Upon passing through the threshold of the library, put aside any worry-type thoughts. In the library, you’re going to run a simple little exercise, two to four times. This is the solution/crystallization phase.

Identify a section of the stacks. If you have a tendency to visit one place in the library a lot, you can start heading there. Or if you have a topic that’s been on your mind a lot lately, type a few keywords into the catalog and choose a book at semi-random from the list and go toward it. Or if you just see a space that seems to be relatively free of other people, drift there. The idea is not to find a specific book or a specific topic, but just to get near things that you’ll probably like.

While moving casually toward your target area, keep your eyes open for any interesting oddities in the stacks. Books that attract you with their nice colors or hot keywords or cool titles or I’ve-always-been-curious topics or whatever. If anything looks good, you’ve found your place. Otherwise, keep going to your original target.

Grab a book. Don’t give any thought to whether you understand the topic well enough to read the book, or whether it’s something worthy of discussion at the watercooler, or whether you’d normally be seen reading such a thing. Just grab something good. Open it to a random page about a third of the way through. You could use the table of contents, or something, too, but probably just go with randomness. Start reading. Don’t stop because they’re referring to some term defined previously in the book, or there’s an equation that you don’t like. You’re not trying to win an award for Awesomeness In Reading Stuff You Already Understand, you’re just activating parts of your brain and getting excited about some ideas and how they connect.

Read for five to fifteen minutes.
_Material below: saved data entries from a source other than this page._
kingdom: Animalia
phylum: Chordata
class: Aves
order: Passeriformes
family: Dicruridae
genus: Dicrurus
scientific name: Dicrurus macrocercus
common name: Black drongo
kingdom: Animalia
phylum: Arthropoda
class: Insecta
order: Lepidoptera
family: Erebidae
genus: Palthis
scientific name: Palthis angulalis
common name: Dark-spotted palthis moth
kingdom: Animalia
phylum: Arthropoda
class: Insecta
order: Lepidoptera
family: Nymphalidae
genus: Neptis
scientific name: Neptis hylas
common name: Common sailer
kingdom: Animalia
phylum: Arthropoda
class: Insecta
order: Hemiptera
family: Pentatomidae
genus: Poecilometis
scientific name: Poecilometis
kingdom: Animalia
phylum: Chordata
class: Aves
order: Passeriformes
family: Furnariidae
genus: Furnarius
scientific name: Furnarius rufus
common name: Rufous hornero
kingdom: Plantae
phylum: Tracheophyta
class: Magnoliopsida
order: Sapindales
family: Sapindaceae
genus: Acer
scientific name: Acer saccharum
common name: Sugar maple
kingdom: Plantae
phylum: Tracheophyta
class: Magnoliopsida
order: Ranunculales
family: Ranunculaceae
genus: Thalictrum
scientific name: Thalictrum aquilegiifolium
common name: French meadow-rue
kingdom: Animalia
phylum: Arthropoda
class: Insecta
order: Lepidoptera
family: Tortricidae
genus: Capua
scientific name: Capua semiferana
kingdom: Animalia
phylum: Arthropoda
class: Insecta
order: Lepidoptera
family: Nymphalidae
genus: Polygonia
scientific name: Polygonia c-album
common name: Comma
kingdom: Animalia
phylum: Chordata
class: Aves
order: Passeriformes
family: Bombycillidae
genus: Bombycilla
Maybe break that time up in between two or three books in the vicinity that grab your attention, or just stick with the first one. If you spend too little time, you won’t really get things activating. If you spend too much time, you won’t really get things stirred up.

Repeat the exercise a few more times. I know I already said, that, but it bears repeating. Two times (total) will at least start cross-pollination of ideas, four times is probably best if you have the inclination.

While you’re working on your second or third go-round, you’ll find that things are starting to connect. Ideas expressed in a book about machine learning algorithms will be echoed eerily in a book about sketches by famous designers. This is the crystallization, and it pretty much always happens if you’ve run the exercise according to the basic outline above. It’s pretty awesome.

After a sufficient period of crystallization, you’ll be all revivified and feel better. You can head home, and as you do, just keep going on the various connecting threads. Also, look at trees and sidewalks and telephone poles. Sit in a park for a few minutes. That kind of stuff.